The UAE’s tax environment is entering a stricter and more structured phase. With the introduction of Federal Decree-Law No. 17 of 2025, businesses across the UAE must pay closer attention to their VAT, Corporate Tax, and Excise Tax credits.
The new regulation introduces a clear five-year deadline to claim or utilise tax credits. If businesses fail to recover or offset these credits within the allowed period, the amount will expire permanently. For many companies, this could result in significant financial losses if proper tax management systems are not in place.
Understanding the New Five-Year Tax Credit Rule
Under the updated UAE tax law, businesses now have a maximum of five years from the date a tax credit arises to either:
- Offset the credit against future tax liabilities, or
- Submit a refund claim to the Federal Tax Authority (FTA)
Once the five-year period passes, the unused tax credit can no longer be recovered.
Previously, many companies treated VAT and other tax credits as long-term balance sheet assets without urgency.

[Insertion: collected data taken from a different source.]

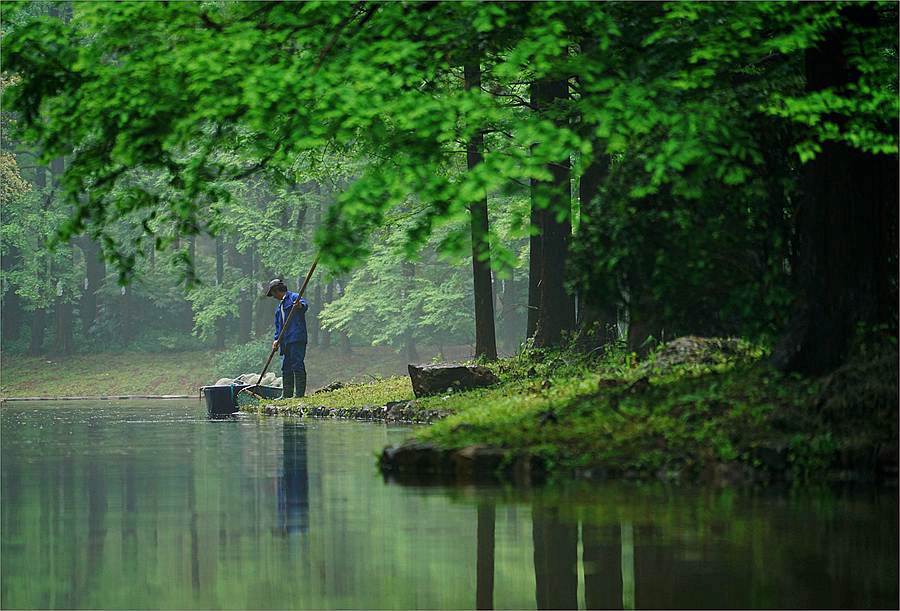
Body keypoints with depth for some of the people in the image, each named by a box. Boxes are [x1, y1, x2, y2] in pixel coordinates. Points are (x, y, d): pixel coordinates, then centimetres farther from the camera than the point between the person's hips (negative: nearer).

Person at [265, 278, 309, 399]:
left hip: (297, 339, -10)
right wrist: (277, 339, 12)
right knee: (286, 367, 11)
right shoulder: (279, 307, 26)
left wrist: (301, 306, -44)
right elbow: (278, 325, 26)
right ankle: (287, 394, 15)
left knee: (297, 365, -10)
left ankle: (299, 393, -10)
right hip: (285, 342, 10)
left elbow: (305, 305, -21)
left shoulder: (293, 297, -2)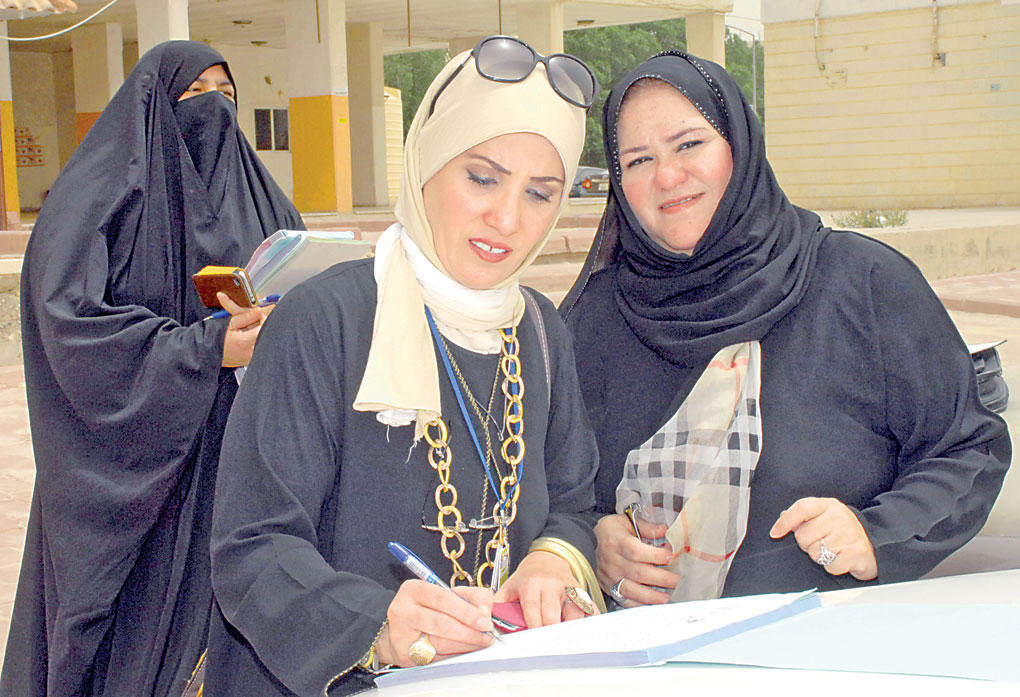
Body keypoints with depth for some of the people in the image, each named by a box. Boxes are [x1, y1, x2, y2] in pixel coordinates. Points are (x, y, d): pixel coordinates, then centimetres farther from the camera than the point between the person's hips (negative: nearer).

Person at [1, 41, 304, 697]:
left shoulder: (258, 197, 13)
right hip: (133, 461, -4)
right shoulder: (96, 196, -4)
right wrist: (204, 349, -22)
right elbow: (69, 323, -15)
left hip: (237, 453, 5)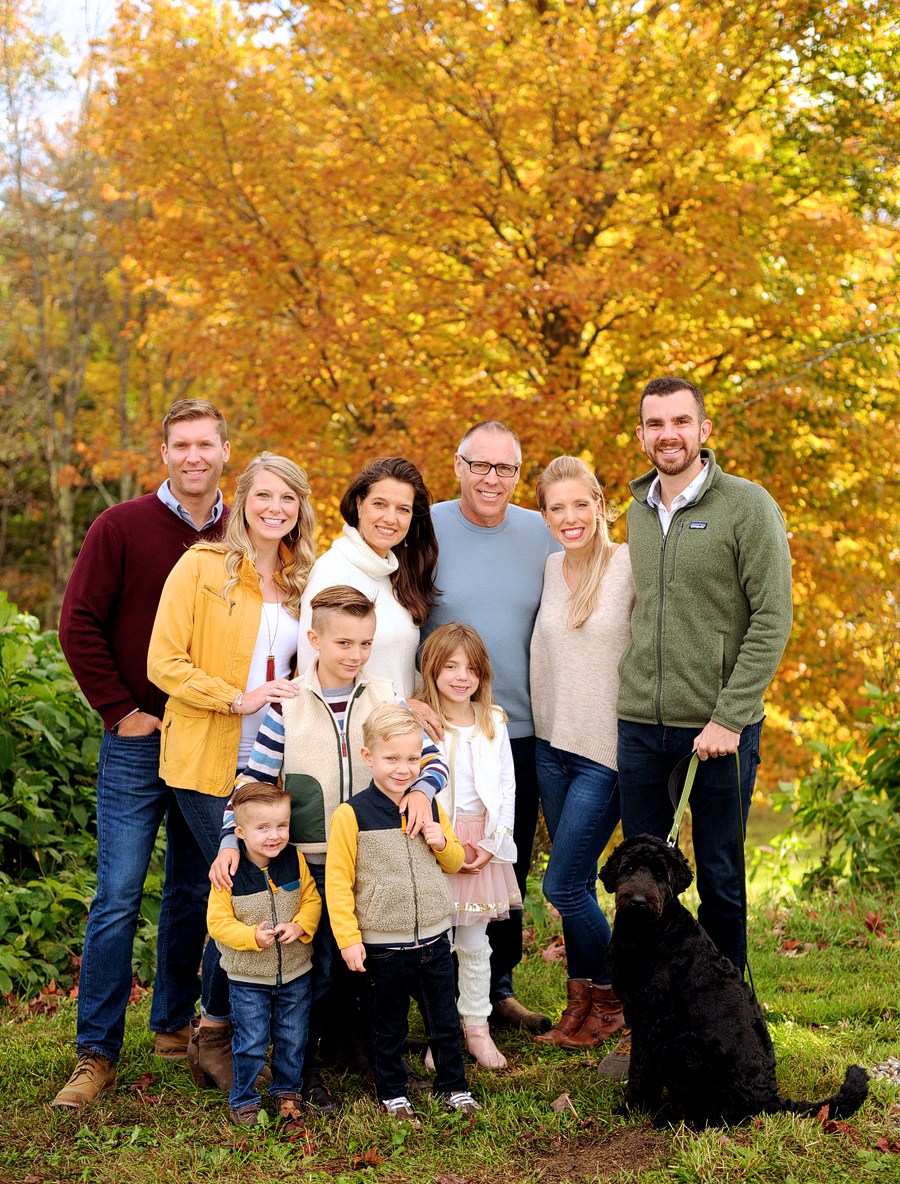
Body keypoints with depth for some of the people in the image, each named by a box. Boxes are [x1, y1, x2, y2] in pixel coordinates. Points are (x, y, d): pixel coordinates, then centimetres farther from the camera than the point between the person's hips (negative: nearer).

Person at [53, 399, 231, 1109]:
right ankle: (97, 1056, 4)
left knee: (194, 892, 12)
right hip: (139, 742, -3)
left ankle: (175, 1024, 28)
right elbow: (79, 626, -5)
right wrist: (120, 710, -8)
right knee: (118, 896, -3)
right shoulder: (121, 528, -4)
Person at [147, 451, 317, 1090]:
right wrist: (238, 699, -17)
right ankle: (213, 1032, 10)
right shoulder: (201, 567, -4)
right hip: (208, 760, -5)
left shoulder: (300, 582, 13)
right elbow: (165, 663, -8)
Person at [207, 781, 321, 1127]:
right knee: (251, 1043, 2)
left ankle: (287, 1090, 34)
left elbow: (312, 900, 1)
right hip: (248, 977, -3)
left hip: (294, 972, 3)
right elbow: (217, 921, -13)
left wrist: (299, 926, -17)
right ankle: (243, 1099, 22)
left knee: (292, 1039, 13)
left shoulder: (295, 861, -7)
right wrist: (253, 936, -26)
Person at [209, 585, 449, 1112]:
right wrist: (231, 839, -12)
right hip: (310, 861, -2)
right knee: (316, 966, 3)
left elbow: (432, 758, 2)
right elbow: (253, 778, -2)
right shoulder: (287, 706, -4)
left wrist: (422, 790, -19)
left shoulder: (385, 698, 2)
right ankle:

However, the new law removes that flexibility and places greater responsibility on businesses to actively monitor and manage their tax positions.

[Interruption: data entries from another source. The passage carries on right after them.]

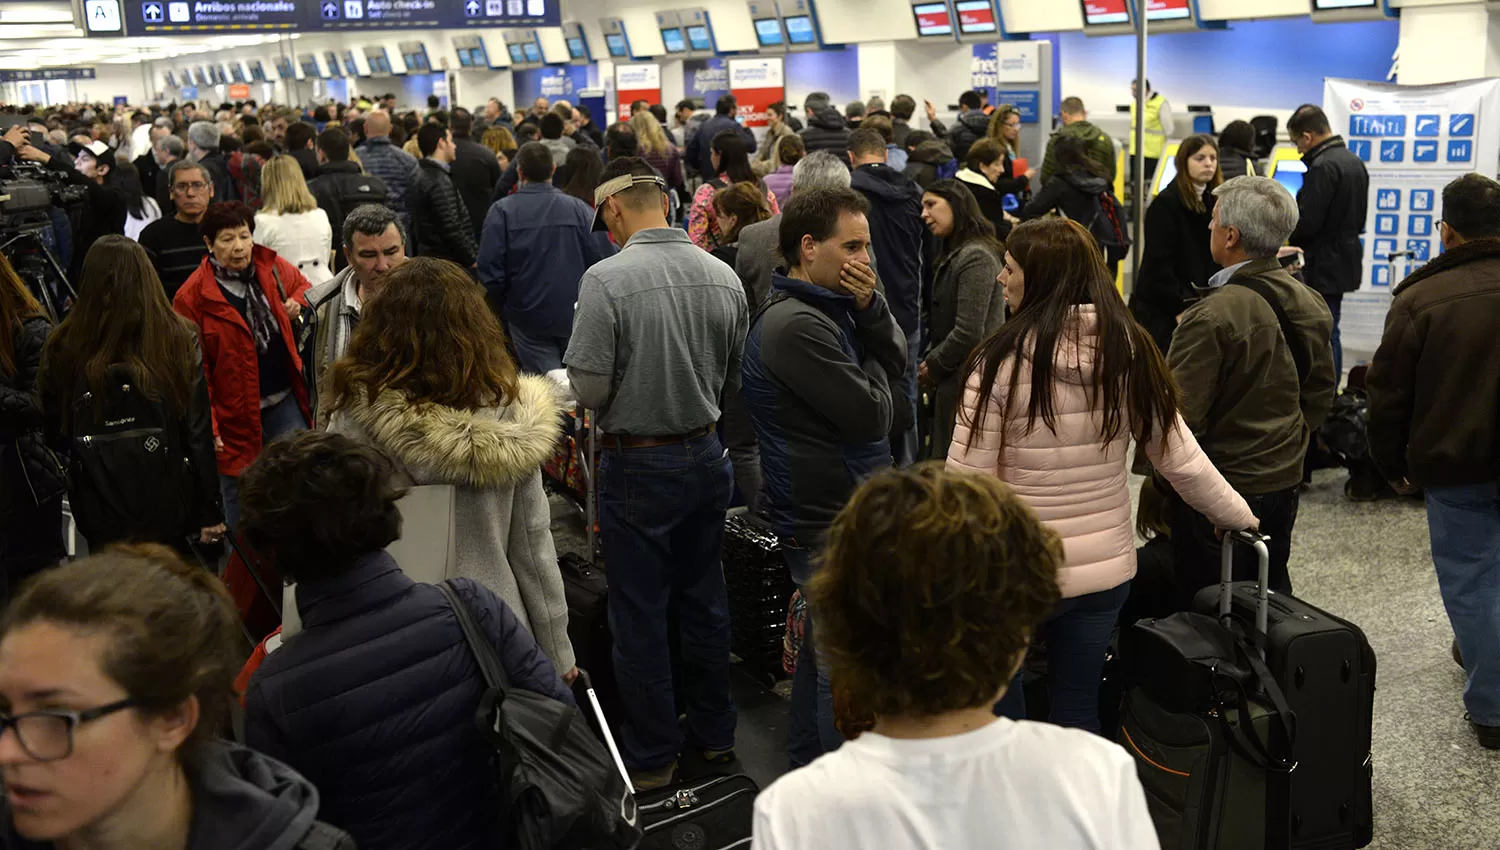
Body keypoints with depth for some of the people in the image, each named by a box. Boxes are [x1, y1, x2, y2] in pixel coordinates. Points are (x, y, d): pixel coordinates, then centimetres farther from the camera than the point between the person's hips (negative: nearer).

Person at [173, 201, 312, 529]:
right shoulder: (192, 297, -12)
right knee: (239, 496, 9)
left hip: (284, 401, 4)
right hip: (235, 413, -3)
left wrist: (296, 304, 1)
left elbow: (302, 284, 25)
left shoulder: (271, 268, 1)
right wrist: (207, 426, -14)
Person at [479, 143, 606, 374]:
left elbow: (490, 269, -9)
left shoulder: (502, 211, -8)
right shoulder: (580, 208, -3)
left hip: (529, 318, -2)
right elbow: (598, 260, -3)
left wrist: (500, 308, 7)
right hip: (575, 316, 2)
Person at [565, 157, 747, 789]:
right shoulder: (723, 276, -3)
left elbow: (588, 388, -17)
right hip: (706, 456, 5)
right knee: (705, 598, 19)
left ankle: (651, 755, 22)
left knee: (639, 613, 9)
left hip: (638, 465, -5)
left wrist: (624, 397, 4)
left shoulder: (606, 279, -18)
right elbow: (734, 379, 5)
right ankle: (713, 731, 34)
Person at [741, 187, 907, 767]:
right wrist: (873, 374, -1)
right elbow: (874, 417, -21)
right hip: (831, 522, -11)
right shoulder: (795, 324, -22)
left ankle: (807, 764, 40)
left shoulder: (832, 305, 10)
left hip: (838, 509, 11)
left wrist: (870, 308, -8)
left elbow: (899, 362, 7)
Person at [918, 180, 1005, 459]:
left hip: (966, 383, -10)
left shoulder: (975, 258, -15)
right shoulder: (954, 256, 17)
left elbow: (968, 333, -20)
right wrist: (929, 361, 6)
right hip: (952, 381, 10)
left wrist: (933, 367, -8)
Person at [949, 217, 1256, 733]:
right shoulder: (1130, 353, -4)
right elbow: (1182, 461, 2)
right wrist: (1238, 515, 18)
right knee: (1079, 710, 19)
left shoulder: (1002, 361, -17)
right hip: (1107, 570, 5)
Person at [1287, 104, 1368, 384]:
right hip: (1346, 259, 10)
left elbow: (1307, 223, -21)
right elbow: (1359, 216, 18)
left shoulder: (1323, 167, -19)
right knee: (1329, 332, 17)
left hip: (1323, 265, -10)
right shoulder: (1354, 161, 12)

Why This Change Matters for UAE Businesses
For companies with large accumulated VAT balances, the impact can be substantial. Businesses that delay refund applications or fail to track older credits may lose valuable amounts permanently.
This regulation also reflects the UAE government’s broader push toward stronger tax compliance, transparency, and financial governance.
Businesses are now expected to maintain more accurate tax records, monitor credit aging, and ensure timely action before deadlines expire.
Industries Most at Risk of Losing Tax Credits
Certain sectors are more exposed due to the nature of their operations and long business cycles.

Real Estate and Construction
Developers and construction companies often accumulate high input VAT during lengthy project phases. Delays in projects or refund applications can increase the risk of credits expiring before they are utilised.
Free Zone Companies
Some free zone businesses may generate tax credits that are difficult to offset, especially if their activities do not create sufficient taxable VAT supplies.
Healthcare, Education, and Financial Services
These industries regularly deal with exempt, zero-rated, and standard-rated transactions, making VAT recovery more complex and increasing the chances of unclaimed credits.
Startups and New Businesses
Many startups incur large setup expenses before generating revenue. Without proper tax planning, early-stage VAT credits may remain unused and eventually expire.
Common Tax Credit Management Mistakes
Many UAE businesses unintentionally place themselves at risk due to avoidable tax management issues.
Delayed Refund Applications
One of the most common mistakes is postponing VAT refund claims. Businesses often leave excess input VAT sitting in their FTA accounts for extended periods, assuming it can be claimed later.
Incorrect Tax Classification
Misclassifying supplies or transactions can result in missed input tax recovery opportunities and future corrections during tax audits.
Lack of Coordination Between Tax Functions
When VAT, Corporate Tax, and Excise Tax are handled separately, businesses may overlook deadlines or fail to identify unused credits on time.
Steps Businesses Should Take Immediately
To avoid losing valuable tax credits, UAE businesses should take proactive measures now.
Conduct a Full Tax Credit Review
Businesses should reconcile their accounting records with FTA balances to identify all outstanding tax credits and their expiry timelines.
File Refund Claims Promptly
Any recoverable VAT or tax credit nearing expiration should be claimed immediately to avoid permanent loss.
Review Historical Tax Filings
Companies should also review previous tax returns and consider voluntary disclosures if errors or missed claims are identified.
Strengthen Internal Tax Processes
Implementing a structured tax compliance system can help businesses track deadlines, monitor credits, and reduce future risks.
Increased FTA Monitoring and Compliance
The Federal Tax Authority is expected to strengthen monitoring and audit procedures under the new framework. Advanced digital systems will likely allow the FTA to track aging tax credits and identify expired balances automatically.
As a result, businesses must be prepared to demonstrate proper tax governance, accurate reporting, and timely management of tax credits.
The Future of Tax Compliance in the UAE
The introduction of the five-year rule signals a major shift in the UAE’s tax system. Tax compliance is no longer simply an administrative task. It has become a strategic financial function that requires ongoing oversight from management teams and business owners.
Companies that establish strong tax management processes today will be better positioned to protect cash flow, maintain compliance, and avoid unnecessary financial losses in the future.
Final Thoughts
The UAE’s updated tax regulations have created a clear deadline for managing VAT and tax credits. Businesses that ignore these timelines risk losing recoverable amounts permanently.
Now is the time for companies to review their tax positions, strengthen compliance procedures, and seek professional guidance where necessary. Proper planning today can prevent costly losses tomorrow and ensure long-term financial stability in the evolving UAE tax environment.